【第二章】第八部分
防波堤がなくなれば、女の子という波がショタに押し寄せるのは必然である。
『ドスドスドスドス!』
「きゃああああ~!」
地響きを立てて女の子が遼斗をおしくらまんじゅうして、遼斗は有機物から、ただ悲鳴をあげるだけの壊れかけスピーカーという無機物へとメタモルフォーゼした。

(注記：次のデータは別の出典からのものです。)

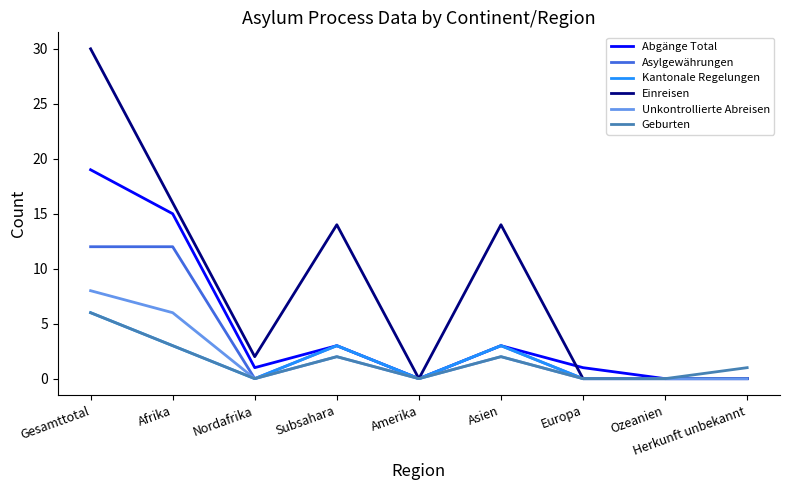

What is the average value of the Asylgewährungen series?

3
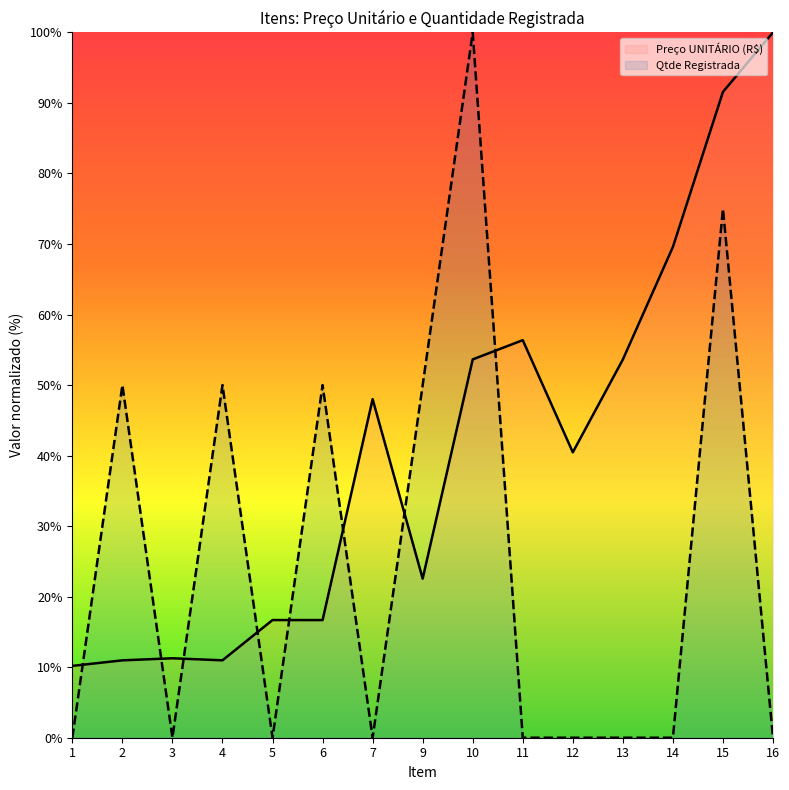

The value of Qtde Registrada at 5 is 0.0. True or false?

True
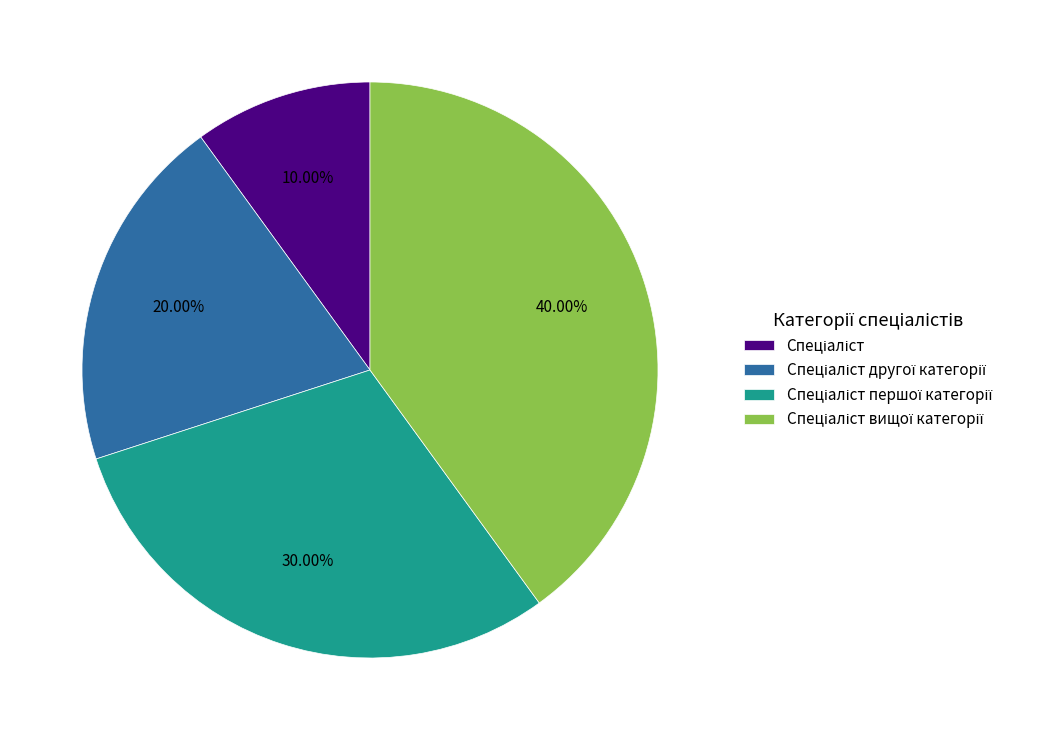

Does any single category account for the majority?

No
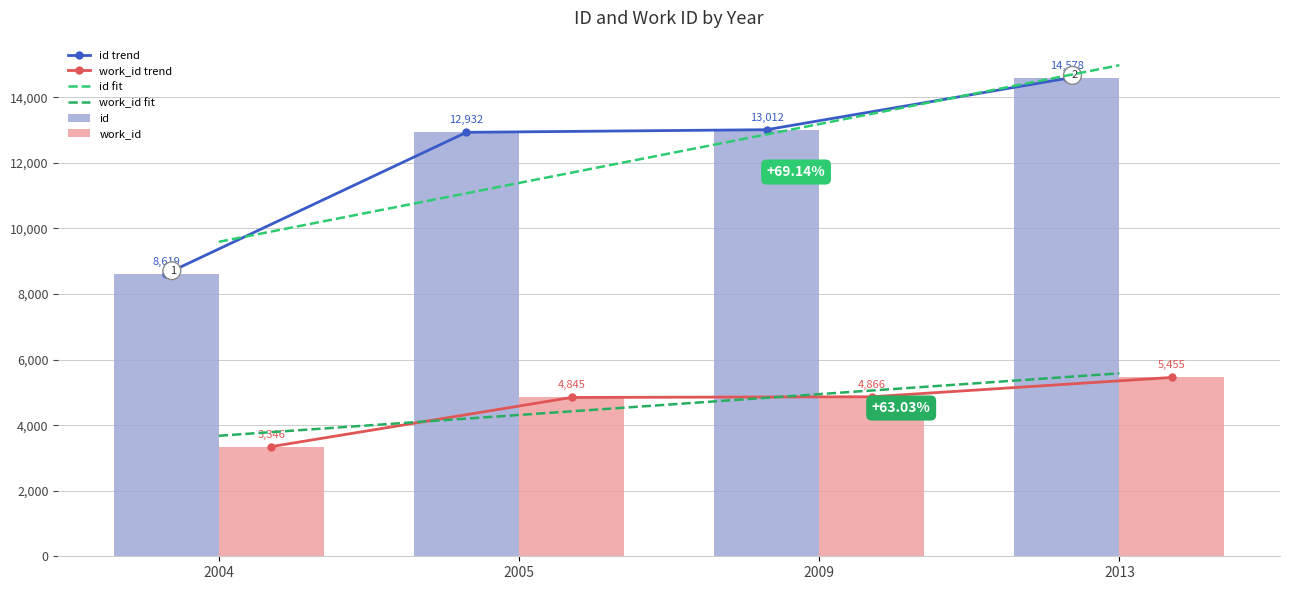

Rank the series by their maximum value, from lowest to highest.

work_id trend, work_id, work_id fit, id trend, id, id fit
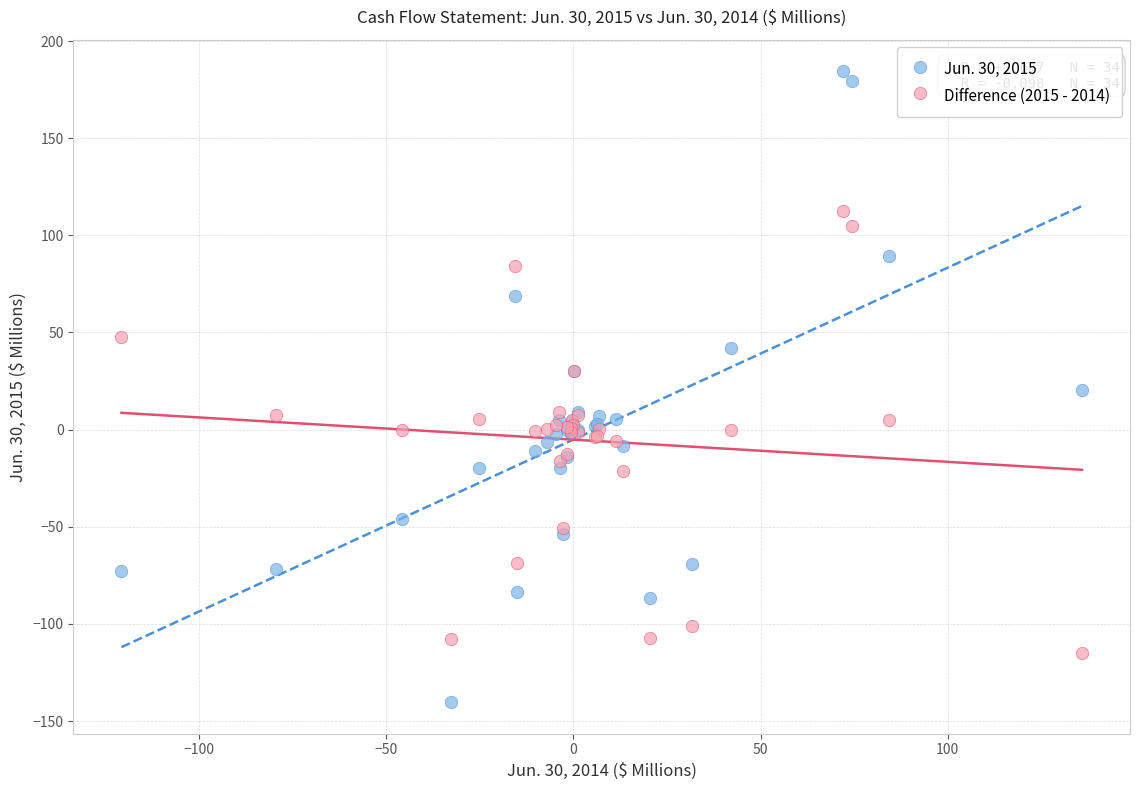

Which series reaches the maximum Y coordinate?

Jun. 30, 2015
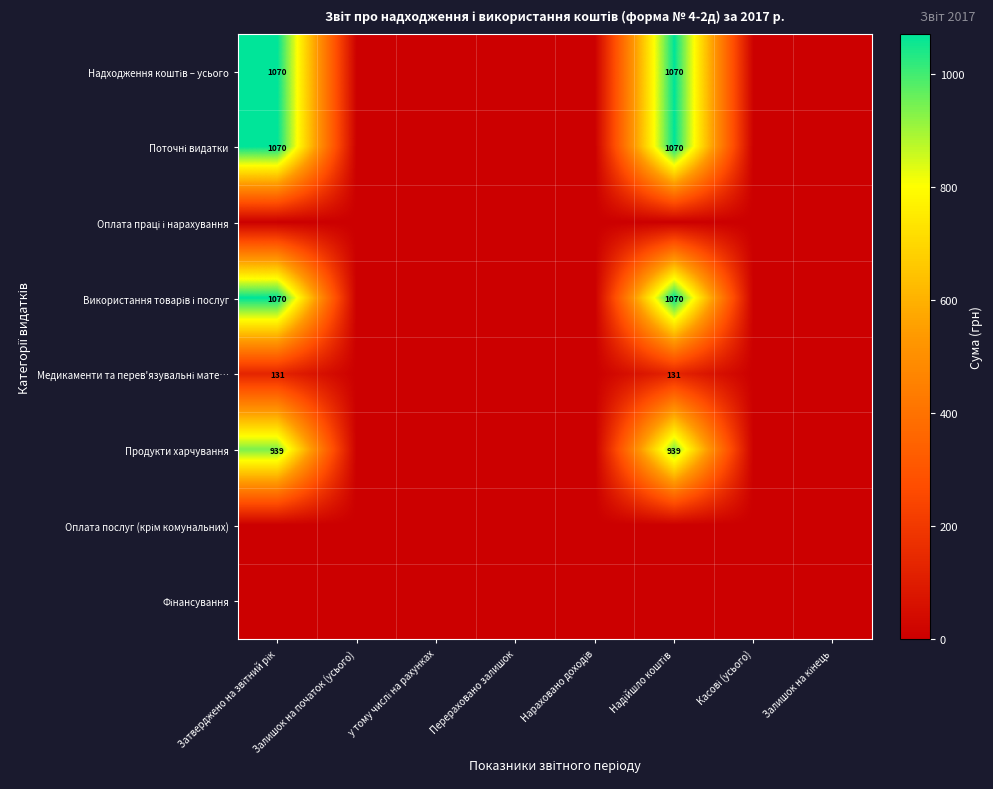

How many data points does each series have?

8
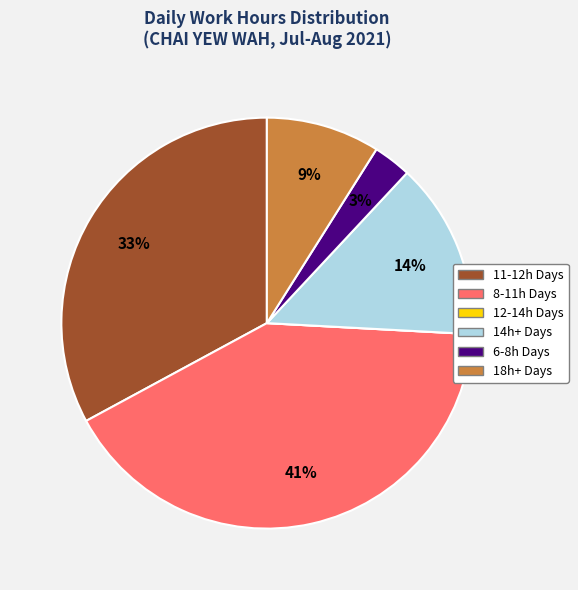

Is there any slice that represents more than half of the pie?

No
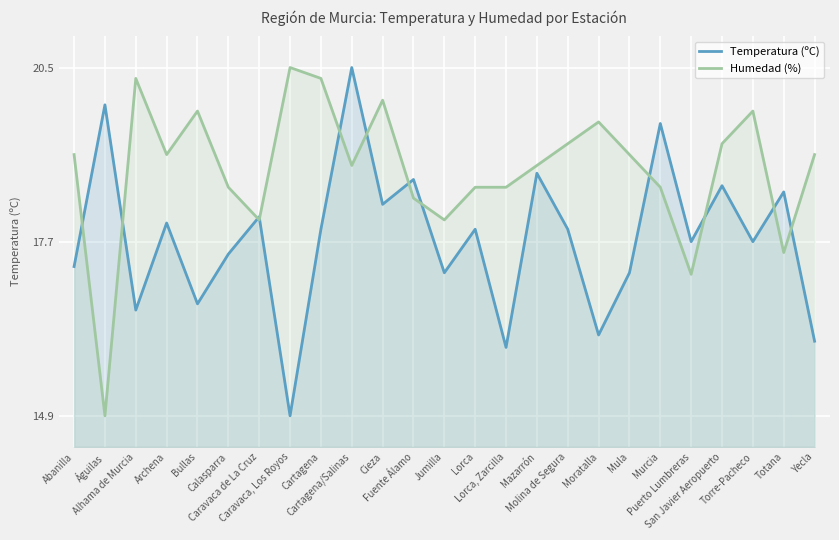

What is the value of the Temperatura (ºC) point at the 2nd from the left?

19.9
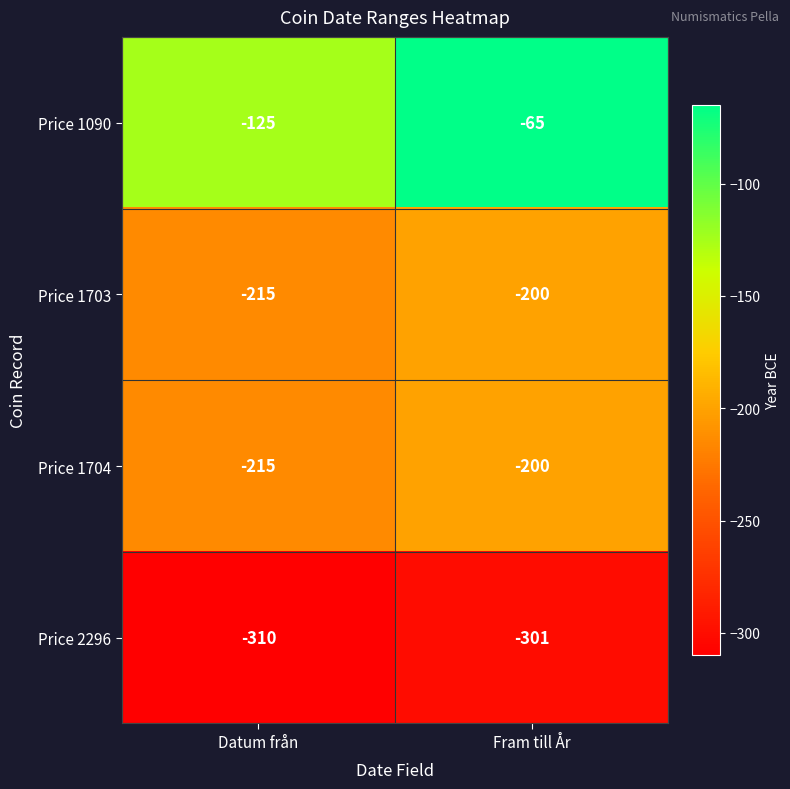

What is the minimum value shown in the chart?

-310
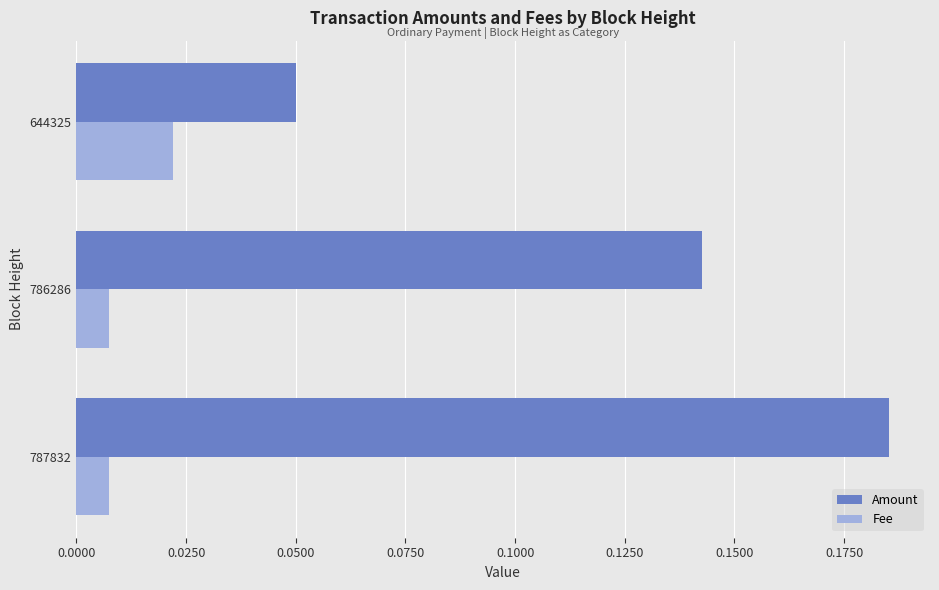

Rank the categories by Amount value from highest to lowest.

787832, 786286, 644325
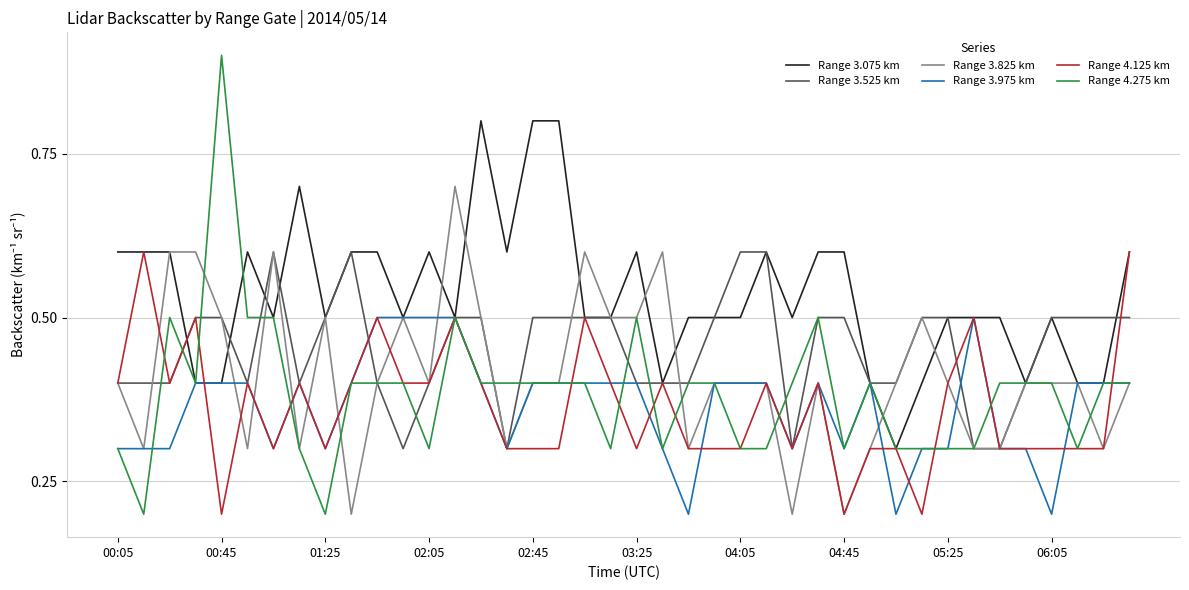

Reading left to right, extract all data points from this chart.

Range 3.075 km: 0.6	0.6	0.6	0.4	0.4	0.6	0.5	0.7	0.5	0.6	0.6	0.5	0.6	0.5	0.8	0.6	0.8	0.8	0.5	0.5	0.6	0.4	0.5	0.5	0.5	0.6	0.5	0.6	0.6	0.4	0.3	0.4	0.5	0.5	0.5	0.4	0.5	0.4	0.4	0.6
Range 3.525 km: 0.4	0.4	0.4	0.5	0.5	0.4	0.6	0.4	0.5	0.6	0.4	0.3	0.4	0.5	0.5	0.3	0.5	0.5	0.5	0.5	0.4	0.4	0.4	0.5	0.6	0.6	0.3	0.5	0.5	0.4	0.4	0.5	0.5	0.3	0.3	0.4	0.5	0.5	0.5	0.5
Range 3.825 km: 0.4	0.3	0.6	0.6	0.5	0.3	0.6	0.3	0.5	0.2	0.4	0.5	0.4	0.7	0.5	0.3	0.4	0.4	0.6	0.5	0.5	0.6	0.3	0.4	0.4	0.4	0.2	0.4	0.2	0.3	0.4	0.5	0.4	0.3	0.3	0.4	0.4	0.4	0.3	0.4
Range 3.975 km: 0.3	0.3	0.3	0.4	0.4	0.4	0.3	0.4	0.3	0.4	0.5	0.5	0.5	0.5	0.4	0.3	0.4	0.4	0.4	0.4	0.4	0.3	0.2	0.4	0.4	0.4	0.3	0.4	0.3	0.4	0.2	0.3	0.3	0.5	0.3	0.3	0.2	0.4	0.4	0.4
Range 4.125 km: 0.4	0.6	0.4	0.5	0.2	0.4	0.3	0.4	0.3	0.4	0.5	0.4	0.4	0.5	0.4	0.3	0.3	0.3	0.5	0.4	0.3	0.4	0.3	0.3	0.3	0.4	0.3	0.4	0.2	0.3	0.3	0.2	0.4	0.5	0.3	0.3	0.3	0.3	0.3	0.6
Range 4.275 km: 0.3	0.2	0.5	0.4	0.9	0.5	0.5	0.3	0.2	0.4	0.4	0.4	0.3	0.5	0.4	0.4	0.4	0.4	0.4	0.3	0.5	0.3	0.4	0.4	0.3	0.3	0.4	0.5	0.3	0.4	0.3	0.3	0.3	0.3	0.4	0.4	0.4	0.3	0.4	0.4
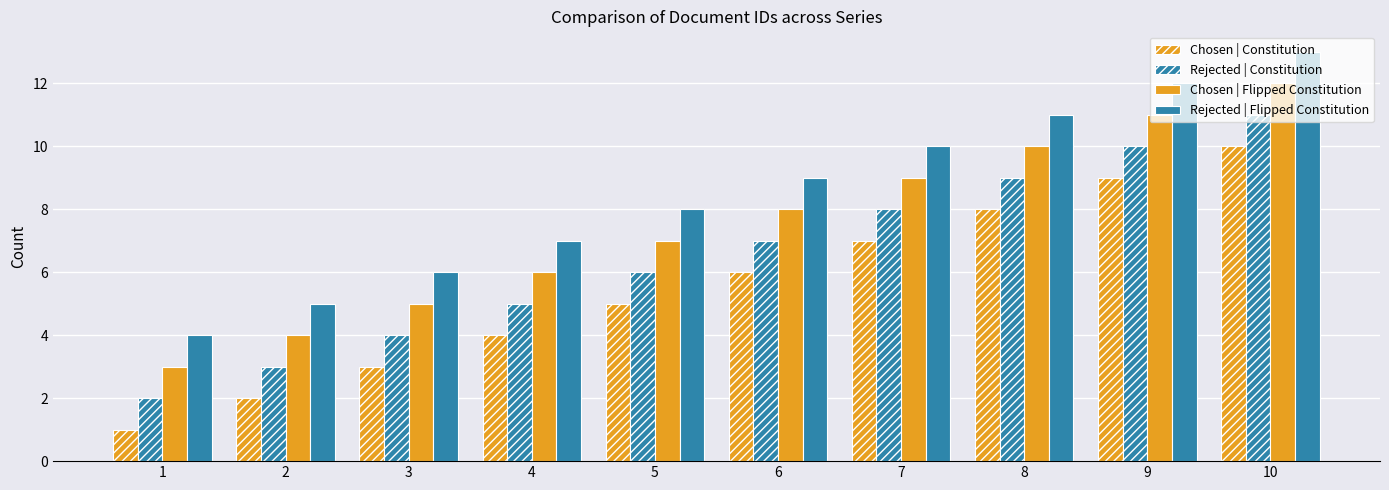

Reading left to right, what are all the values shown in this chart?

Chosen | Constitution: 1	2	3	4	5	6	7	8	9	10
Rejected | Constitution: 2	3	4	5	6	7	8	9	10	11
Chosen | Flipped Constitution: 3	4	5	6	7	8	9	10	11	12
Rejected | Flipped Constitution: 4	5	6	7	8	9	10	11	12	13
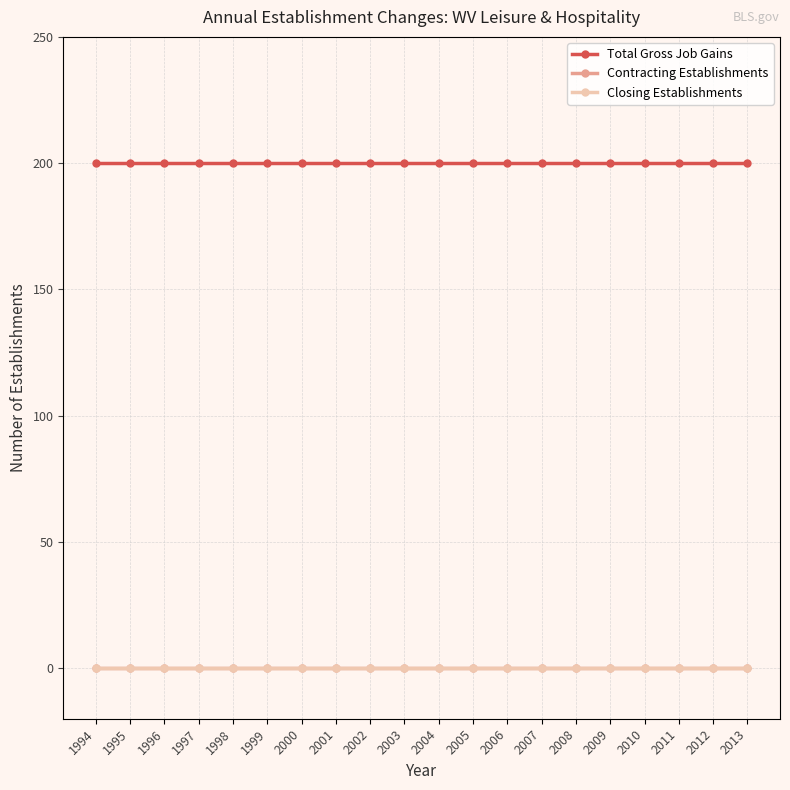

Reading right to left, what are all the values shown in this chart?

Total Gross Job Gains: 2013=200	2012=200	2011=200	2010=200	2009=200	2008=200	2007=200	2006=200	2005=200	2004=200	2003=200	2002=200	2001=200	2000=200	1999=200	1998=200	1997=200	1996=200	1995=200	1994=200
Contracting Establishments: 2013=0	2012=0	2011=0	2010=0	2009=0	2008=0	2007=0	2006=0	2005=0	2004=0	2003=0	2002=0	2001=0	2000=0	1999=0	1998=0	1997=0	1996=0	1995=0	1994=0
Closing Establishments: 2013=0	2012=0	2011=0	2010=0	2009=0	2008=0	2007=0	2006=0	2005=0	2004=0	2003=0	2002=0	2001=0	2000=0	1999=0	1998=0	1997=0	1996=0	1995=0	1994=0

女の子集団が遼斗に接触しようとしたその時、神の声が聞こえた。
「みんな~。おやつの時間ですよ~。」
若い幼稚園の保母さんのおやつタイムを告げる呼び声。
「「「「「「「「「「「「「「「「「「「「「「「「「「「は~い!」」」」」」」」」」」」」」」」」」」」」」」」
幼女は原則として、男の子よりもお菓子を選択するゆえに、遼斗の前から立ち去った。
助かった。
「毎日これだから、幼稚園はキライなんだよ。でも女の子がコワいなんてことはないんだからなっ。」
涙目を隠しつつ、突っ張る遼斗。
「へへん。どうだ、ボクは女の子にもつよいところをしめせただろう。」
一転、胸を張って強さを誇示する遼斗。
みつあみツインテのまん丸目の幼女が、遼斗の肩を捕まえた。
「あっ、りょうとくん。あたし、おやつよりりょうとくんのほうがすき。みんながいなくなって、コクることができてよかった!」
幼女に話しかけられた遼斗は、突然のことで一分間フリーズした。
「お、お、女の子に声をかけられた。かたをつかまれた。こ、こ、こ、コワい~!バタン。」
万事休すの遼斗は泡を吹いて、仰向けに倒れた。
腹を上にして泳ぐ金魚状態の遼斗。
「これが王子の実態なの?王子って本当に女子恐怖症なんだ?でもおかしいわ。今、こうしてあたしを見てるのは、どこの誰よ。」
「それはこのガラスハイテクメガネ、名付けて、『女子キャンセラーグラス』のおかげだよ。特殊偏光レンズが入っていて、女の子の画像は老若男女を問わず、野菜に見えるようになっているんだ。」
「ハイテクの割にはずいぶん古典的ねえ。だからあたしがここにいても大丈夫なんだ。どれ。そのメガネをよく見せてよ。」
玲羅はずけずけと遼斗に近づいて、いきなりメガネを奪った。